The Prompt That Gets Results
If you want to run an AI pre-review triage yourself today, the system prompt that works:
"You are a Salesforce AppExchange security reviewer. I'm going to share my managed package codebase. Review it against the Salesforce AppExchange security review checklist and identify every issue that would cause a rejection. For each issue: describe the specific violation, where it appears in the code, why it fails the Salesforce standard, and provide the corrected code snippet. Prioritize by rejection likelihood. Format your output as a pre-submission triage report with a sign-off checklist."
Then paste your Apex classes, LWC components, and metadata XML in context. For larger packages, batch by functional area — all classes related to data access first, then UI components, then configuration metadata.
The report you get back won't be perfect. The AI doesn't know Salesforce's internal reviewer behavior the way a 10-year Salesforce partner does. But it will catch a significant portion of the rejection triggers that the scanner misses — and it will do it in minutes, not weeks.
Submit Once. Ship.
The AppExchange security review isn't going away, and it shouldn't — Salesforce customers trust that listed apps meet a security standard. The review process being slow and opaque is a Salesforce operational problem that ISVs can't fix. What they can fix is the preventable rejection rate.

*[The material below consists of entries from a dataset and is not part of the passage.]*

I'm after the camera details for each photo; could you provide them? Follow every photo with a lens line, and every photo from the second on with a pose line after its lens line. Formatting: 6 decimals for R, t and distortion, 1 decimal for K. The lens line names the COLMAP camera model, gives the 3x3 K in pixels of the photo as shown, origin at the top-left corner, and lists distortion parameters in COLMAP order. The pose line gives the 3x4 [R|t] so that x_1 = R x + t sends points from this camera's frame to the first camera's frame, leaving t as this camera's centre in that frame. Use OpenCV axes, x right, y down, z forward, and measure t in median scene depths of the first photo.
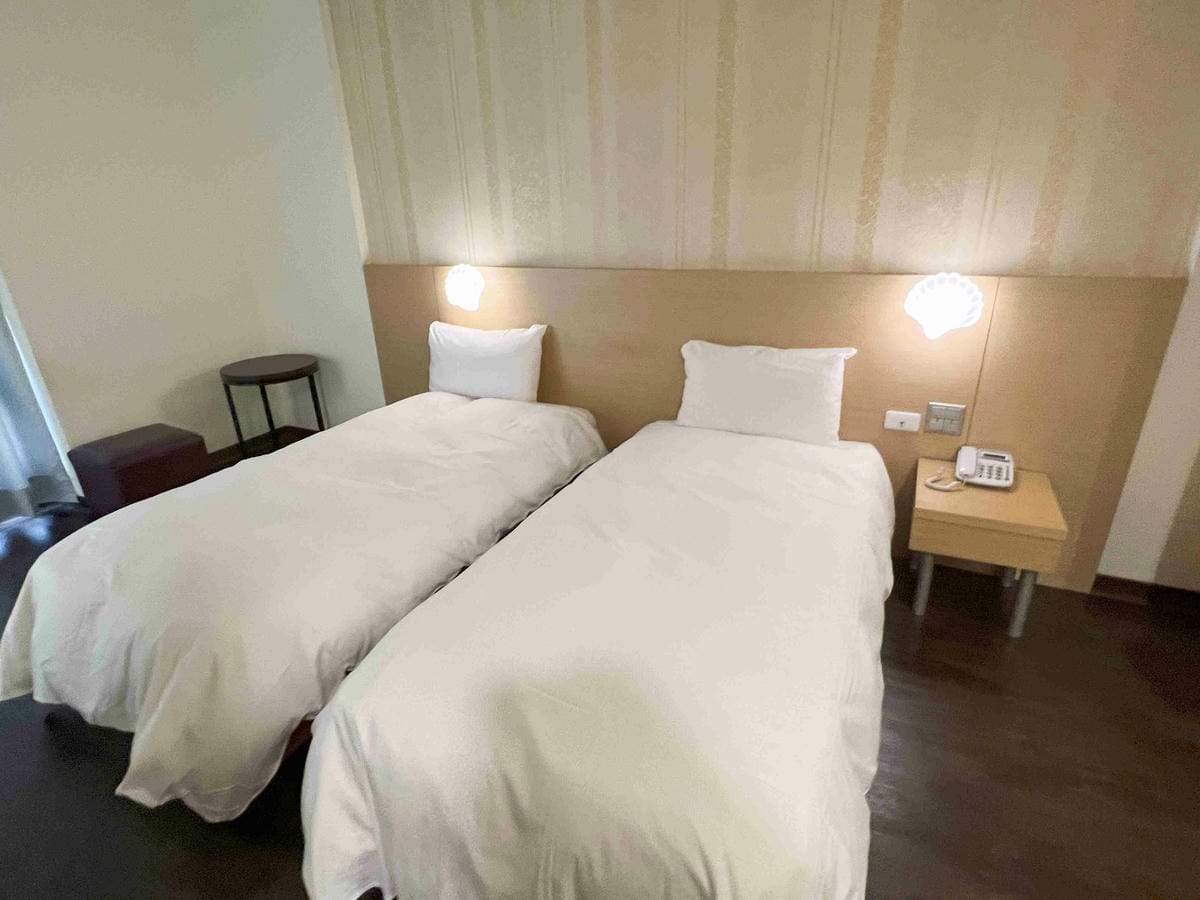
lens RADIAL K [[624.4, 0, 601.0], [0, 624.4, 450.4], [0, 0, 1]] dist [-0.006500, -0.000214]
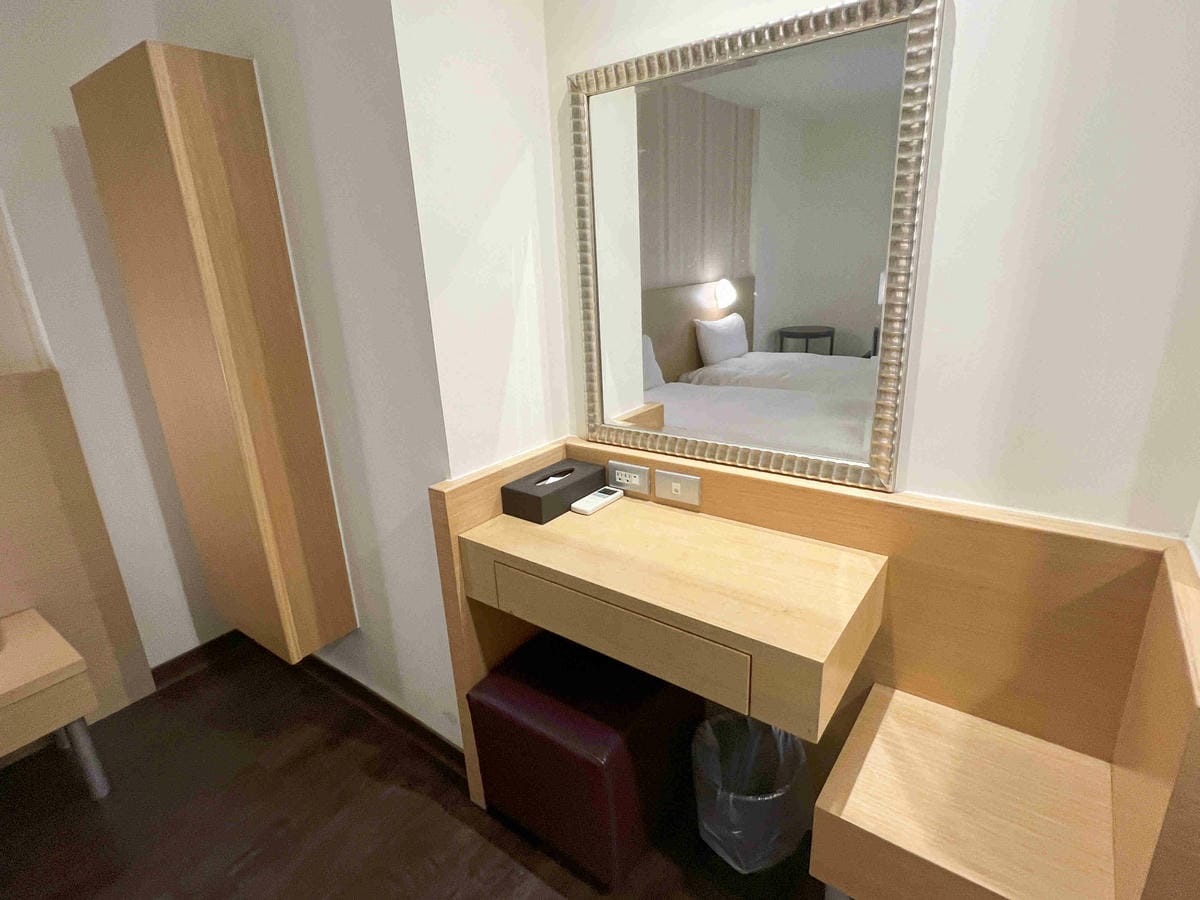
lens RADIAL K [[624.4, 0, 606.1], [0, 624.4, 446.1], [0, 0, 1]] dist [-0.006500, -0.000214]
pose [[0.168531, -0.271962, 0.947435, 0.098985], [0.406798, 0.894700, 0.184463, 0.001019], [-0.897838, 0.354327, 0.261419, 0.006646]]
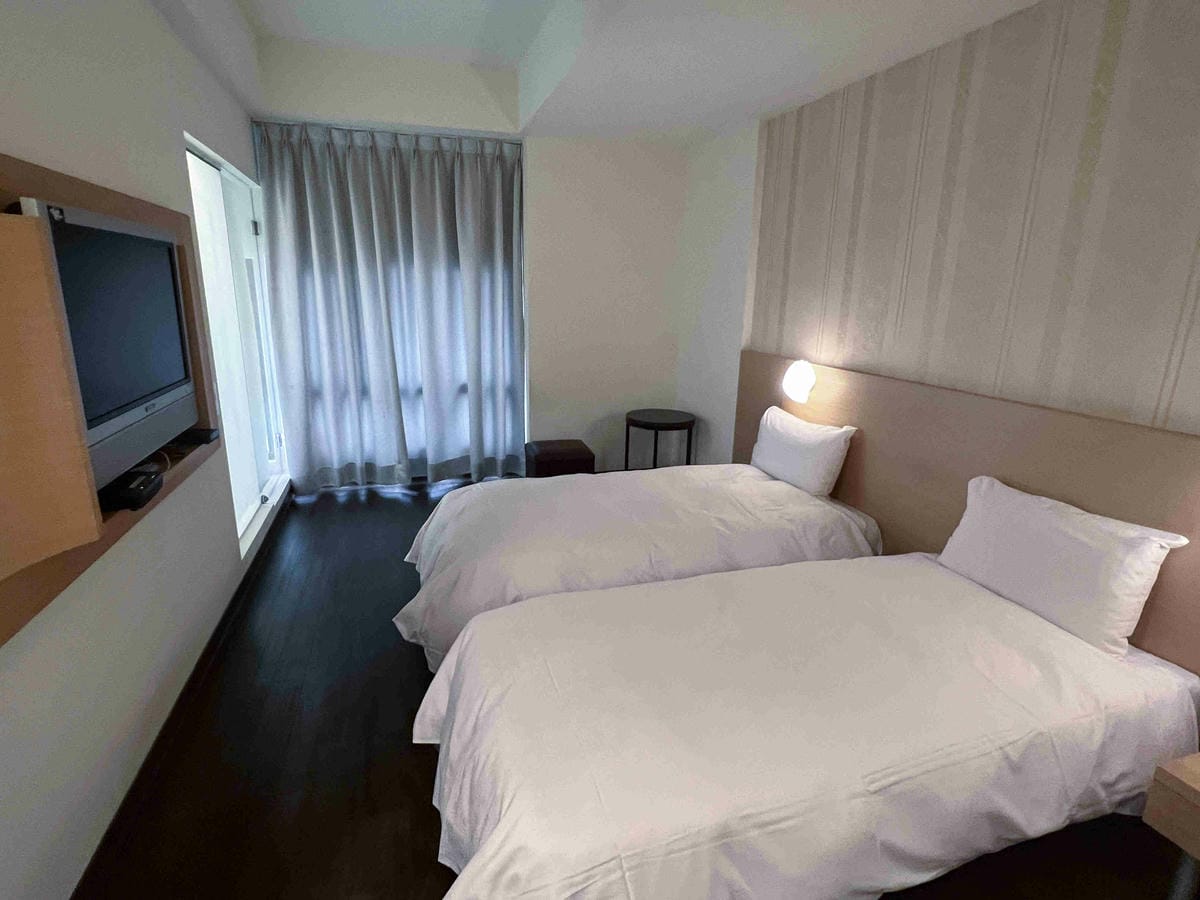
lens RADIAL K [[624.4, 0, 593.9], [0, 624.4, 450.6], [0, 0, 1]] dist [-0.006500, -0.000214]
pose [[0.693828, 0.226972, -0.683437, 0.373102], [-0.309582, 0.950872, 0.001499, -0.042863], [0.650201, 0.210540, 0.730008, -0.009157]]
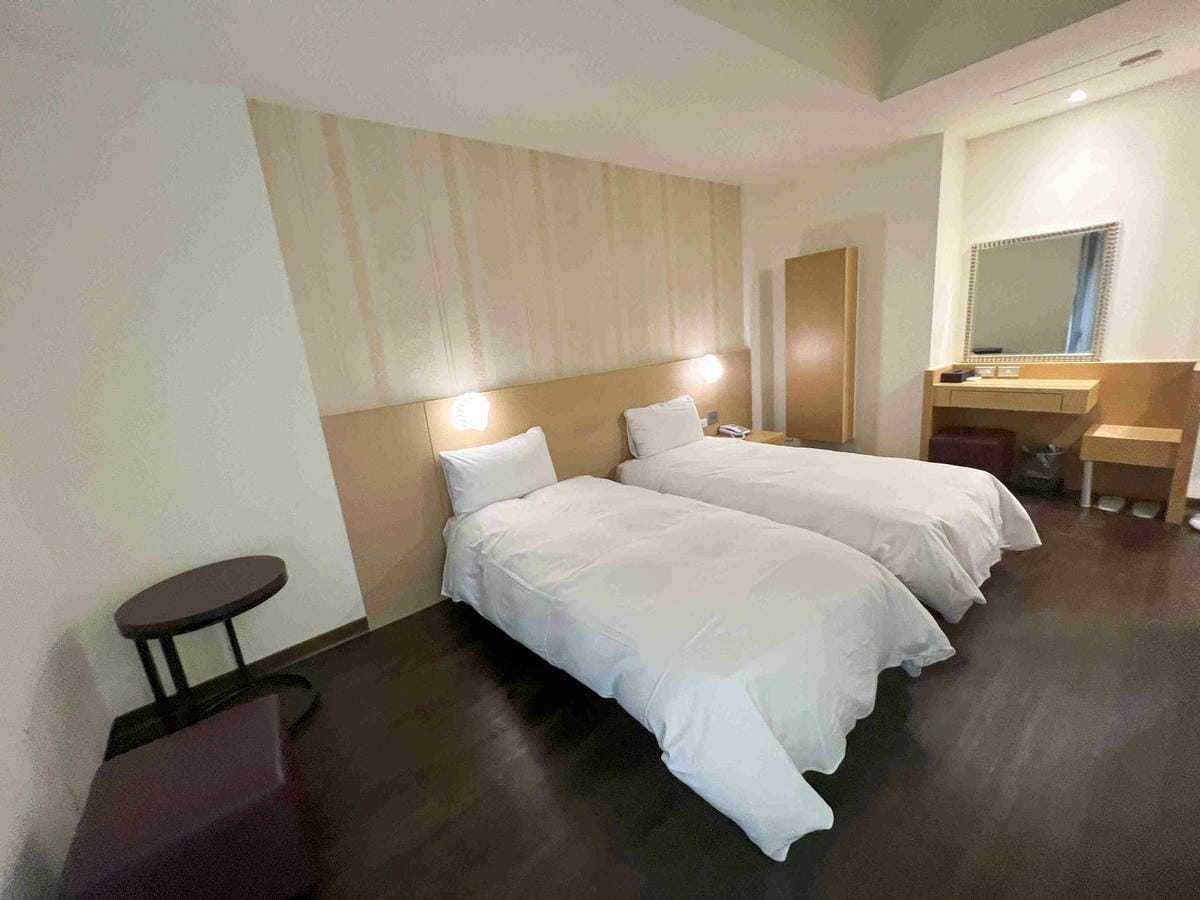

AI pre-review triage is the tool that closes the gap between what the scanner checks and what the reviewer actually evaluates. Run the triage, fix the findings, submit with a clean report. The developers who start doing this systematically will have dramatically better first-pass rates — and that means shipping months faster than the developers who are still learning what the checklist says from rejection emails.
You built the app. You understand the business problem it solves. Don't let a fixable CRUD/FLS gap or a missing sharing declaration be the reason you're still in the queue when your launch window closes.